■ Estratto selezionato
■ ■ ■ ■
Lo so, l’affermazione appena fatta è per certi versi paradossale. La storia del M5s, del resto, ci ha messi spesso al cospetto di contraddizioni, svolte, tabù spezzati. Da ultimo, il sostegno a Matteo Ricci nelle Marche segna il ridimensionamento (a fasi alterne) dell’anima giustizialista. Nel nome della realpolitik – tradotto: poltrone e pezzi di potere.
Allora, parlare di vocazione maggioritaria, per un partito del 10% o poco più, può far sorridere. Ma Conte, a quanto pare, sa far “contare” i consensi di cui dispone. Mettere a frutto il posizionamento politico dei 5s. Soprattutto, sa cosa vuole. Apparentemente, molto più del Pd.
Come ha ricordato Stefano Folli su Repubblica, c’è una cosa che Conte vuole più di ogni altra. Tornare a Palazzo Chigi. Lo si coglie tra le righe di ogni dichiarazione. Nei ripetuti riferimenti alle cose fatte dalla poltrona di primo ministro.
Nell’aura quasi mitologica attribuita alle esperienze di governo del M5s e del suo leader. In particolare, al Conte 2. Ma solo perché la formula di quell’esecutivo e di quella maggioranza è quella che appare più facilmente riproponibile nel prossimo futuro.
Non si tratta allora di peso politico, che comunque serve. Non si tratta – solo – della preferenza per determinate forme di governo (presidenziali), o leggi elettorali ispirate, appunto, al principio maggioritario.
Del resto, il M5s ha spesso fatto trapelare la sua preferenza per il proporzionale – almeno finché gli converrà. Non si tratta neppure di voler correre da soli, senza alleati, alle elezioni politiche, anche se questa è una antica tentazione mai del tutto accantonata del Movimento, che Conte ha fatto propria.
La vocazione maggioritaria riguarda, anzitutto, l’ambizione di rappresentare l’intero Paese. Di volersi fare maggioranza, da soli o insieme ad altri. Comunque, di assumerne la guida. Garantendo la leadership al partito e all’eventuale coalizione.
Per personale riluttanza o per ragioni ideologiche, tutto questo sembra interessare meno alla segretaria dem. Con il rischio che alla “crisi di vocazione” del Pd corrisponda una sostanziale (o quantomeno percepita) subalternità rispetto agli alleati. Un continuo rincorrere il quasi-alleato.
Alla prospettiva “ostinatamente unitaria” di Schlein, Conte oppone l’indisponibilità alla formazione di una alleanza “organica”. Continua a pensare in grande, per sé e per il proprio partito, sebbene l’alleato (più probabile) abbia una stazza quasi doppia.
D’altronde, il mito del Conte-premier si alimenta anche di sfide con avversari che apparivano ben più corazzati. Conte è il presidente confermatosi a Palazzo Chigi resistendo al blitz dei “pieni poteri” di Salvini. È l’alleato che ha mandato a casa Draghi. Il suo regno si estende dove un tempo era tutto di Beppe Grillo. Anche Elly Schlein, ai suoi occhi, deve sembrare solo una di passaggio.
■ ■ ■ ■
■ Dati archiviati
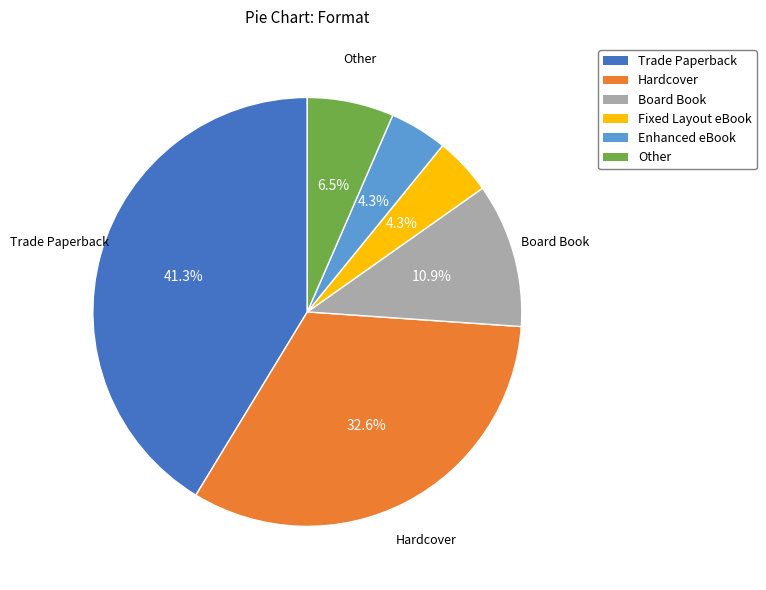

Is there a majority slice in this chart?

No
■ ■ ■ ■
■ Compito da svolgere
Per favore, riproduci fedelmente il passo dell'estratto selezionato compreso tra “Come ha ricordato” e “al principio maggioritario.”, estremi inclusi.

■ Risultato
Come ha ricordato Stefano Folli su Repubblica, c’è una cosa che Conte vuole più di ogni altra. Tornare a Palazzo Chigi. Lo si coglie tra le righe di ogni dichiarazione. Nei ripetuti riferimenti alle cose fatte dalla poltrona di primo ministro.
Nell’aura quasi mitologica attribuita alle esperienze di governo del M5s e del suo leader. In particolare, al Conte 2. Ma solo perché la formula di quell’esecutivo e di quella maggioranza è quella che appare più facilmente riproponibile nel prossimo futuro.
Non si tratta allora di peso politico, che comunque serve. Non si tratta – solo – della preferenza per determinate forme di governo (presidenziali), o leggi elettorali ispirate, appunto, al principio maggioritario.